→ **Tasks to complete**
• a. For the video art article, decide whether each statement agrees with it, answering yes or no and quoting the deciding words: (i) The Expo 86 Canada Pavilion TV wall is made up of 108 screens. (ii) Luminous Sites is a show of 12 video exhibits. (iii) Lisa Steele and Kim Tomczak won first prize at Vienna's Video Biennale.
• b. Express everything in the listing, from the line containing "Where is Constituents" down to the end of the listing, as a JSON list of strings with one string per line. Omit blank lines and the pictures.

→ **Supplied passage**
Hot art in a cool medium

Brian D. Johnson March 3 1986

Hot art in a cool medium

Brian D. Johnson March 3 1986

Hot art in a cool medium


It was a case of artists seeking revenge against television. Eleven years ago in a San Francisco parking lot, a souped-up 1959 Cadillac smashed through a wall of burning television sets at high speed.

While TV cameras turned the spectacle into a colorful item on the evening news, the organizers, a local artists’ collective named Ant Farm, used their own cameras to create a now-classic videotape titled Media Burn. Video art—television’s rebel offspring—has indulged in iconoclasm since its origins in the 1960s. But now video artists are emerging from the underground into the mainstream. This summer visitors filing through the Expo 86 Canada Pavilion will see a TV wall very different from the one obliterated in Media Burn. Designed by Toronto video artist John Watt, it consists of a computerized mural of 108 screens displaying a fiveminute swirl of images—at a cost of $3 million. Indeed, despite a burst of recent controversies, video artists are at last beginning to paint themselves into the big picture.

For one thing, they are enjoying broad exposure. This week marks the opening of Luminous Sites, a show of 10 video exhibits that will spring up across Vancouver in locations ranging from art galleries to office towers. Meanwhile, Canadian video artists have established a considerable reputation abroad. Their art has been exhibited prominently in museums and video festivals from Paris to Tokyo, and last month Canadian artists were featured in a six-hour series of video art titled Ghosts in the Machine, aired on Britain’s independent Channel Four. Montreal-based curator Bruce Ferguson, a former assistant curator of contemporary Canadian art at Ottawa’s National Gallery, helped chose the entire program’s content.

Said Ferguson: “You could almost argue that video art is an indigenous Canadian form.”

Still, video artists face a basic dilemma: although they use the world’s most powerful medium, their work has rarely reached television’s mass audience. Instead, work by such prominent Canadian video artists as Colin Campbell and Noel Harding are showcased in art museums—and in a coast-tocoast network of small, communityrun video galleries funded largely by government grants. Although it is a young art form, video encompasses a wide range of styles: various artists have treated the picture tube as a performance medium, a satirical tool, a documentary vehicle, an abstract canvas and as a building block for a TV sculpture. But a common theme running through video art is its opposition to conventional television.

Last year Toronto directors Lisa Steele and Kim Tomczak won first prize at Vienna’s Video Biennale for a tape consisting largely of reshuffled images from broadcast television.

Playing with FEEDBACK-TV’S capacity to mirror and repeat—has been another frequent theme for the first generation of video artists. Explained Marien Lewis, a cofounder of Toronto’s VideoCabaret performance group: “After growing up with 15 or 20 years of oneway television, we all fantasized about being on it.”

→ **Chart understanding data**
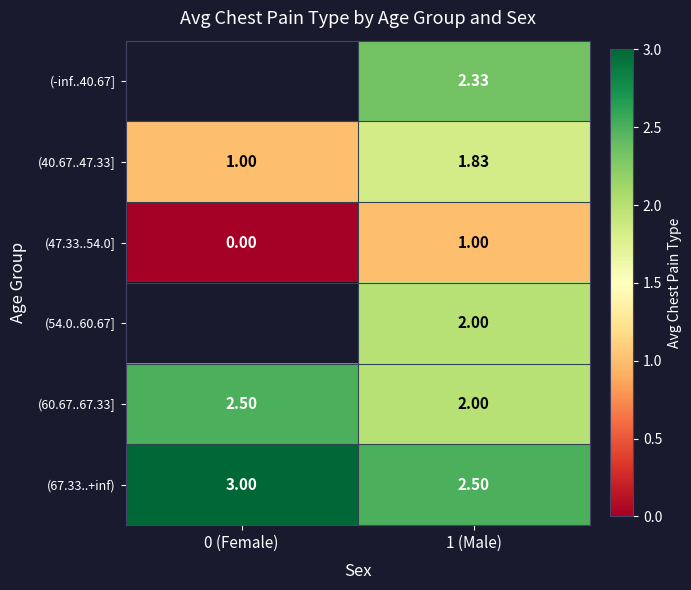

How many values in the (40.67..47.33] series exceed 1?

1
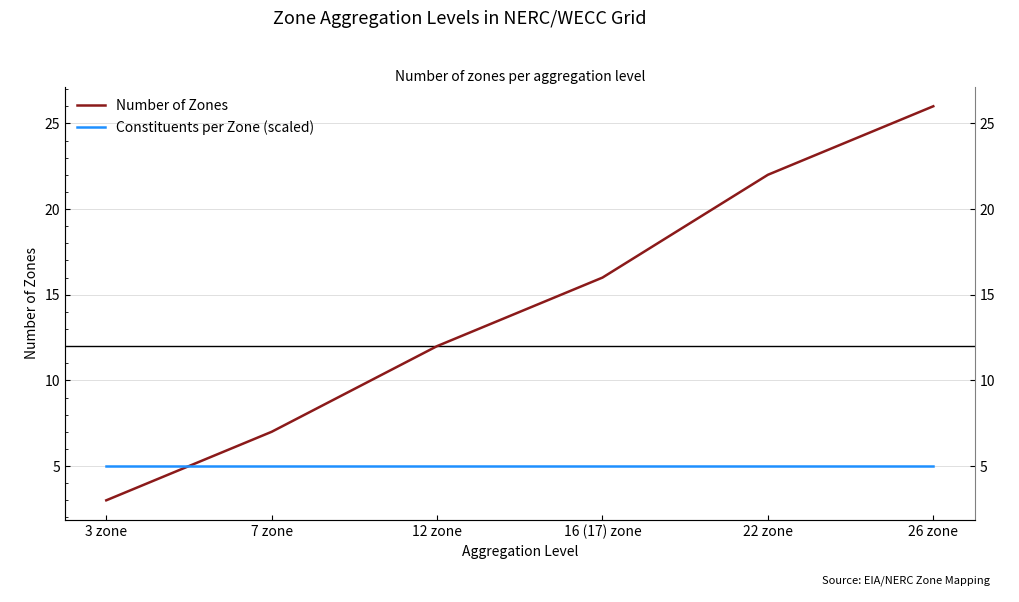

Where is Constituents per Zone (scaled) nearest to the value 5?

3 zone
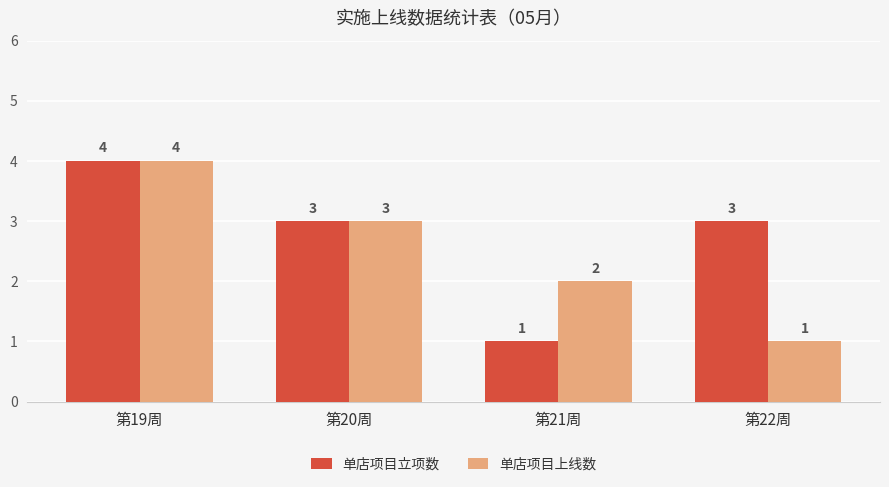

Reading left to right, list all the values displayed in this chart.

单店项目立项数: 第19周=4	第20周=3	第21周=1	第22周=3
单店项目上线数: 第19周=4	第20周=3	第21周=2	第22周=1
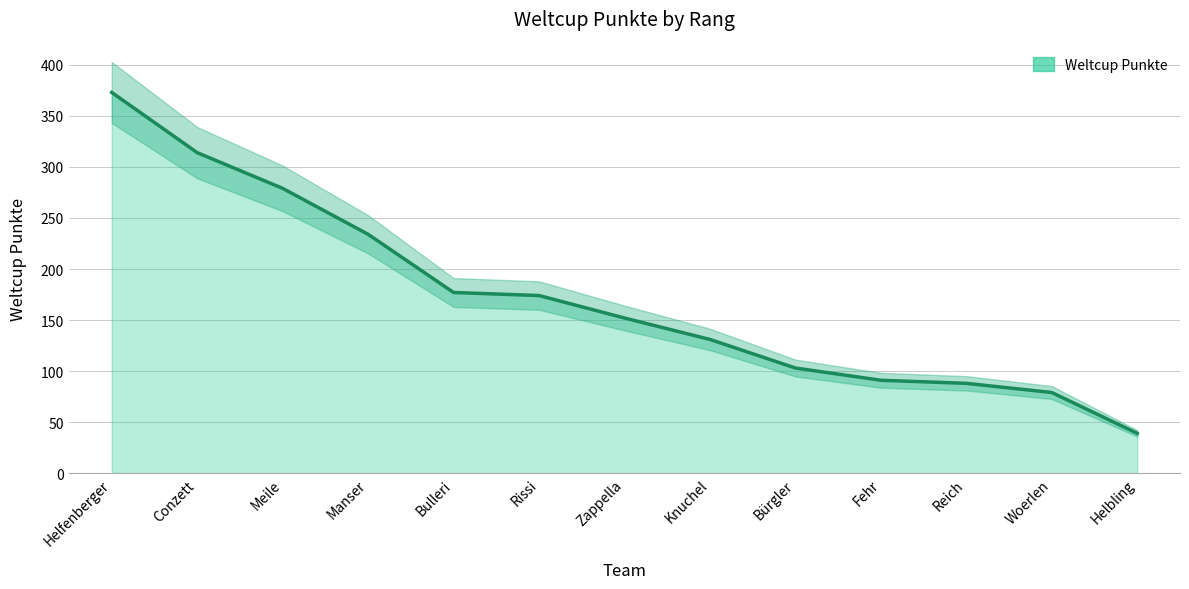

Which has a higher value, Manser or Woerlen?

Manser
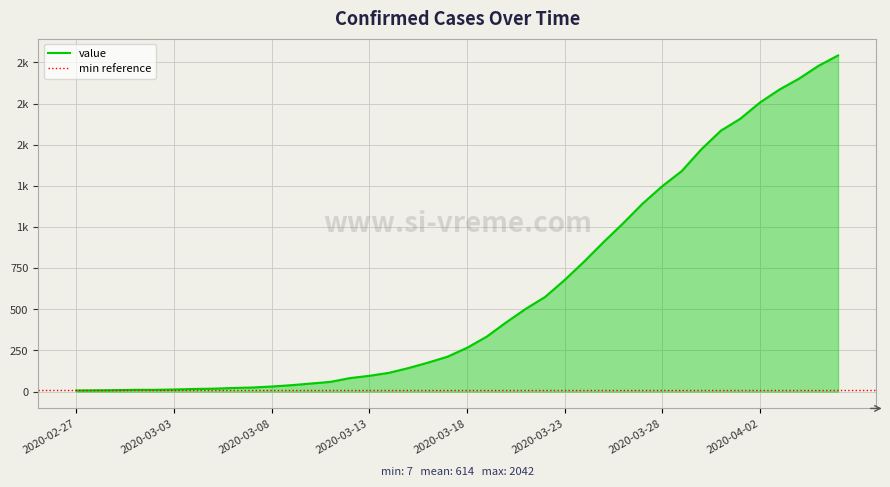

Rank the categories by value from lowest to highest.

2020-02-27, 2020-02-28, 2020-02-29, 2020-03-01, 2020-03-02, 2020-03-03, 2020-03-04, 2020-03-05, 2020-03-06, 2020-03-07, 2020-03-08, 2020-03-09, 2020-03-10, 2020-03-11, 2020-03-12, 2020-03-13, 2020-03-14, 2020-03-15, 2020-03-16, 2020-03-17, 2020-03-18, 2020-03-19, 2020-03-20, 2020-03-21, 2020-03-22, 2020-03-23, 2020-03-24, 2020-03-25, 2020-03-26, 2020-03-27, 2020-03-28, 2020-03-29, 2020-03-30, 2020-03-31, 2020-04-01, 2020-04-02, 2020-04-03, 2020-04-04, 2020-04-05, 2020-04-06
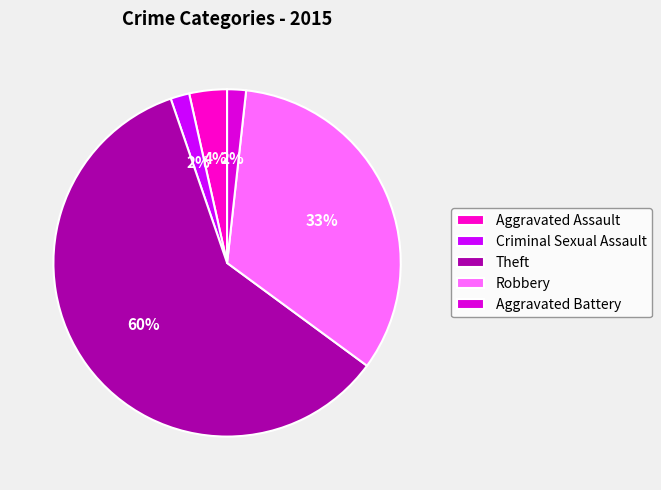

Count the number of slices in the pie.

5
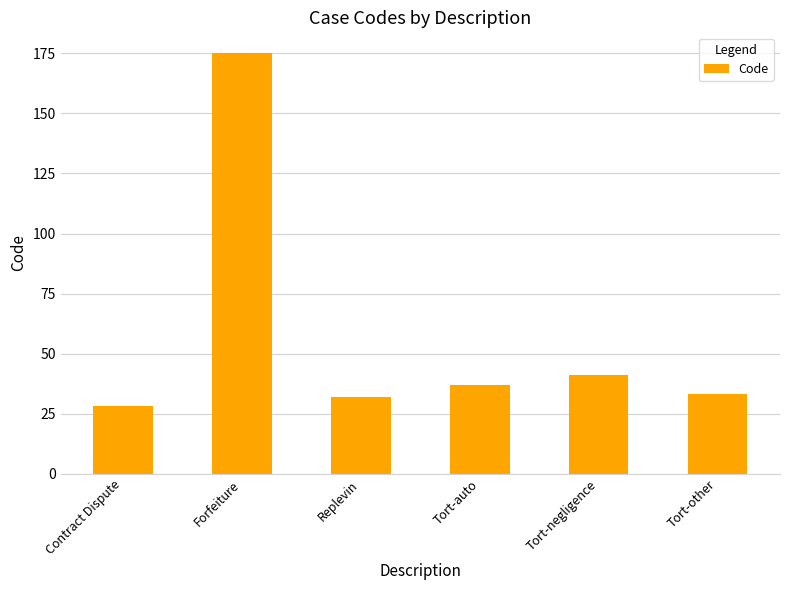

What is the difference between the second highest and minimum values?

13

→ **Solution list**
• a.
(i) Yes: "it consists of a computerized mural of 108 screens"
(ii) No: "a show of 10 video exhibits"
(iii) Yes: "won first prize at Vienna’s Video Biennale"

• b.
[
  "Where is Constituents per Zone (scaled) nearest to the value 5?",
  "3 zone",
  "Reading left to right, list all the values displayed in this chart.",
  "单店项目立项数: 第19周=4\t第20周=3\t第21周=1\t第22周=3",
  "单店项目上线数: 第19周=4\t第20周=3\t第21周=2\t第22周=1",
  "Which has a higher value, Manser or Woerlen?",
  "Manser",
  "Rank the categories by value from lowest to highest.",
  "2020-02-27, 2020-02-28, 2020-02-29, 2020-03-01, 2020-03-02, 2020-03-03, 2020-03-04, 2020-03-05, 2020-03-06, 2020-03-07, 2020-03-08, 2020-03-09, 2020-03-10, 2020-03-11, 2020-03-12, 2020-03-13, 2020-03-14, 2020-03-15, 2020-03-16, 2020-03-17, 2020-03-18, 2020-03-19, 2020-03-20, 2020-03-21, 2020-03-22, 2020-03-23, 2020-03-24, 2020-03-25, 2020-03-26, 2020-03-27, 2020-03-28, 2020-03-29, 2020-03-30, 2020-03-31, 2020-04-01, 2020-04-02, 2020-04-03, 2020-04-04, 2020-04-05, 2020-04-06",
  "Count the number of slices in the pie.",
  "5",
  "What is the difference between the second highest and minimum values?",
  "13"
]